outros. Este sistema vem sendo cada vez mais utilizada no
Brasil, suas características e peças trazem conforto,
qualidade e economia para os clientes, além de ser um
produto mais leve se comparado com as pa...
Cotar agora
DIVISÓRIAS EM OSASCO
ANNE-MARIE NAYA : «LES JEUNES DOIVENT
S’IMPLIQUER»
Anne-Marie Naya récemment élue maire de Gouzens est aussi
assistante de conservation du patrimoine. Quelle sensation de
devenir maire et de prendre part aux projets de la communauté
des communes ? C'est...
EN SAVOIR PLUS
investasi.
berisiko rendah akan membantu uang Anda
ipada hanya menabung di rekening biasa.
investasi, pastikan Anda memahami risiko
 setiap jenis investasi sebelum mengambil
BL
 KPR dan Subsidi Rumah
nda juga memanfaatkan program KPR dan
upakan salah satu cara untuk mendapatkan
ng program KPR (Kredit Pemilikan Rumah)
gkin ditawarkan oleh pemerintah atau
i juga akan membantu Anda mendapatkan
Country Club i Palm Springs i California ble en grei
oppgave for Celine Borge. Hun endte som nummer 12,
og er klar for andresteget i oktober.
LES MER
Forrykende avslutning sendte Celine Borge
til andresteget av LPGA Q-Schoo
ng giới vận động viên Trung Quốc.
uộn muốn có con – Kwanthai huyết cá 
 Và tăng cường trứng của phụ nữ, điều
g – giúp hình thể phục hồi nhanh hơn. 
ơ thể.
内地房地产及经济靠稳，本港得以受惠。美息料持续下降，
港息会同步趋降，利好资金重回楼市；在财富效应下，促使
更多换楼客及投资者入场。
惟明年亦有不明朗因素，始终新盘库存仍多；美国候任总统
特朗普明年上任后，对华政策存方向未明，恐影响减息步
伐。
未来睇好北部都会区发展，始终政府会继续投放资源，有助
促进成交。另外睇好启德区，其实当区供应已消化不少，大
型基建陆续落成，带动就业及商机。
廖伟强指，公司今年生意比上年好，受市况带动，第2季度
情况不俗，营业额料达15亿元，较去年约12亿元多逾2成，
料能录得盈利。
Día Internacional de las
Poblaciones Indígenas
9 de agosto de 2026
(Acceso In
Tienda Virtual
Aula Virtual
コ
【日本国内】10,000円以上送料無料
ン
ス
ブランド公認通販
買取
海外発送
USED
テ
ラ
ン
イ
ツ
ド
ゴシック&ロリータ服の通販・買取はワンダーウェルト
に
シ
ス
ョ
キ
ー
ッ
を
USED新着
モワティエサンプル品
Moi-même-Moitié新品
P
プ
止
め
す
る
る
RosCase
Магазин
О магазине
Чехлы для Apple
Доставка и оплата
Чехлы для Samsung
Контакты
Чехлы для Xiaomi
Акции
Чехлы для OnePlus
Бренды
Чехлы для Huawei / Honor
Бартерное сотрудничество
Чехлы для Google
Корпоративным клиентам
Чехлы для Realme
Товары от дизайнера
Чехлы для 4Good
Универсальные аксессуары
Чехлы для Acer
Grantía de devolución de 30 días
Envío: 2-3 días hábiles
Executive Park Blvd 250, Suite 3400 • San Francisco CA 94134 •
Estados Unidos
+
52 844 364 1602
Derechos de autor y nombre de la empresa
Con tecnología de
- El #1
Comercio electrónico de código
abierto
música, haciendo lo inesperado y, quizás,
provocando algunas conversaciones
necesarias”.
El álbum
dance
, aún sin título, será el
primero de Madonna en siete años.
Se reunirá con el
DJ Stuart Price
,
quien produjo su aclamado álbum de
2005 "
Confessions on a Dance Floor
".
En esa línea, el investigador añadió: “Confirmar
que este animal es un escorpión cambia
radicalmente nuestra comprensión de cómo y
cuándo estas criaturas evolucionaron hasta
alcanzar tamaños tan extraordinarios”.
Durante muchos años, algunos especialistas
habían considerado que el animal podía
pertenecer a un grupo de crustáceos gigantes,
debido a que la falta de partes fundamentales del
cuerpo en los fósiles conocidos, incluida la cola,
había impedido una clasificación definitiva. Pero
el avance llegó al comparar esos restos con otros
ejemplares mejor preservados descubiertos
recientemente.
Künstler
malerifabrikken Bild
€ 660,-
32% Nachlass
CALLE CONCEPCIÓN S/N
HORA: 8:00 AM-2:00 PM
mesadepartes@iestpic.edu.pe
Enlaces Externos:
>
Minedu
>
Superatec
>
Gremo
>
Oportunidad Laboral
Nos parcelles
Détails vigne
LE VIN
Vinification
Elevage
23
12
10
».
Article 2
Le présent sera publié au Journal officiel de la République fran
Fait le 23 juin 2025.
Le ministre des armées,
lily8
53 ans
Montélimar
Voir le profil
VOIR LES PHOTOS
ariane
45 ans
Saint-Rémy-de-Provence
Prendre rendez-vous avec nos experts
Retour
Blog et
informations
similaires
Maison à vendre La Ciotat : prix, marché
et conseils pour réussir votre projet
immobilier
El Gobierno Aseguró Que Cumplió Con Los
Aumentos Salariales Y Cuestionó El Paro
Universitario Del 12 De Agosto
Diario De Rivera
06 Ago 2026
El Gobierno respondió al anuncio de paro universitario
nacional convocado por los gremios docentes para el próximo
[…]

________________________________________

AIM OF THE EXERCISE:
State the number of lines in the data that carry "investasi", and add nothing to it.

ANSWER FOR THIS EXERCISE:
3